List every line in the records that contains the string "energy", copying each such line in full.

→ **Material provided**
# # #

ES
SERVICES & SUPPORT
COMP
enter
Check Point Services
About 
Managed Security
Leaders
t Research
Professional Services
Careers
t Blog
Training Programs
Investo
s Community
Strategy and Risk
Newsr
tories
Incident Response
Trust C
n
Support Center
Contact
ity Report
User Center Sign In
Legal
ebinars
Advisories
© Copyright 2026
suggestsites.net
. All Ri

# # #

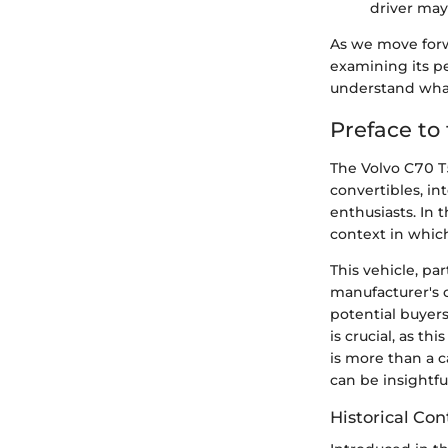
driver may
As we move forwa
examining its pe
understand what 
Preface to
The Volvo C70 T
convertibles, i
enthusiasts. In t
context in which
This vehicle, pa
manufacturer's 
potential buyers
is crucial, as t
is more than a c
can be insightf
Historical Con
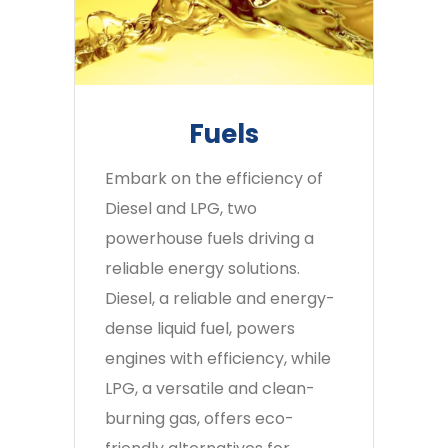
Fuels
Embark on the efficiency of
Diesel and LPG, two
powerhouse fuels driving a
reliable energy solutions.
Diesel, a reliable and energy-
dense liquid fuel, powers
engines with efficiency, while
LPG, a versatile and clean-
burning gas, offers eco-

# # #

→ **Expected answer**
reliable energy solutions.
Diesel, a reliable and energy-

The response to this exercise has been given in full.